Паровоз вез Фредерика Стоуна к дому родителей. Долгая, муторная дорога через ночь, день и еще одну ночь. Полупустые вагоны, прокуренные тамбуры, молчаливый сосед по сиденью напротив; надоевший к концу путешествия стук колес, две-три потертые книги, что Фред взял с собой, дабы не скучать; неспокойный, тяжелый сон на жесткой деревянной койке, запах гудрона, смолы и железа; мелькающие за потертым, кое-где треснувшим окном деревья, столбы и остановки - все это наконец кончилось. Фред собрал свои нехитрые пожитки в кожаный портфель, надел шляпу, завернулся потуже в плащ и спрыгнул со ступеньки на холодный камень перрона.
Продрогший в туманном утре поздней осени, - Луизиана, обычно радующая теплом, сегодня была ему не рада, - Фред шагал и шагал, пока не наткнулся, наконец, на первых, лениво зевающих спросонья, таксистов; отдал совершенно неразумную сумму денег, хлопнул дверью и откинулся на сиденье, пока автомобиль набирал ход.
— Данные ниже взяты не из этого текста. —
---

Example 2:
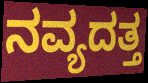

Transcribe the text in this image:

ನವ್ಯದತ್ತ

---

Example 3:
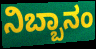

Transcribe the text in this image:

ನಿಬ್ಬಾನಂ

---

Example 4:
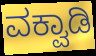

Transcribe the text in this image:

ವಕ್ವಾಡಿ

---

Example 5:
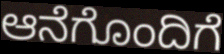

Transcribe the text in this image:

ಆನೆಗೊಂದಿಗೆ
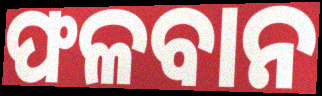
ଫଳବାନ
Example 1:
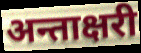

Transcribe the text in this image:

अन्ताक्षरी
Очень не хотелось Фреду навещать своих пожилых родителей, которых он почитал давно выжившими из ума. Старый отец давно уже потерялся в тихом омуте своей жизни на природе, где только пил, ел, и играл с женой в карты. А матушка, властная, сухая как селедка, женщина с седыми волосами, требовала присутствия своего сына в своем доме хотя бы раз в несколько лет. Именно лет, потому что Фредерик жил в Нью-Йорке очень давно, и всегда находил веские причины не совершать долгие поездки вглубь страны - в конце-концов, у него было свое дело, свои работники и свой небольшой капиталец, а так же свои друзья, своя женщина, грозившая вот-вот стать его супругой, да и вообще - своя жизнь. И она протекала бурно, словно река, увлекая Фреда по течению.
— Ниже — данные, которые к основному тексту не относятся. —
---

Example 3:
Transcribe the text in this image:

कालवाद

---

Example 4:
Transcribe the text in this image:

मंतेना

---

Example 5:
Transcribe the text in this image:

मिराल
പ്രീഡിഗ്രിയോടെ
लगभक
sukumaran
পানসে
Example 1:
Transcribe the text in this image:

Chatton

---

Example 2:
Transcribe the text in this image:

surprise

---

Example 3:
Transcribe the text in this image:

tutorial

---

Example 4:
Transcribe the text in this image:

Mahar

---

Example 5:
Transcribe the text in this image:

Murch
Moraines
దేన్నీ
Но матушка каждый год писала ему письма о том, как ей, и конечно, отцу, хотелось бы видеть его хотя бы на Рождество. Делала она это регулярно, методично, сухим слогом и тоном, можно сказать - языком офицального письма бюрократических контор. Фредерик, читая эти письма, морщился - каждый раз он чувствовал какую-то вину, подобие желания раскаяться в своем уходе из семьи, но придумывал отговорки. Однако, через пару пропущенных семейных праздников чувство некоего родства одолевало его, и он ехал черт знает куда, бросая все дела. В этот раз он выкроил время в конце октября - летом слишком жарко, а зимой слишком холодно. Сел в поезд и поехал, поехал нехотя, ведомый непонятными ему чувствами.
 
Но он не любил своих родителей пылкой сыновьей любовью.
Помимо привычного помешательства на церковных обрядах и молитвах, столь свойственных престарелому населению Луизианы, родители его выделялись и прочими "заездами", от которых ему не было покоя.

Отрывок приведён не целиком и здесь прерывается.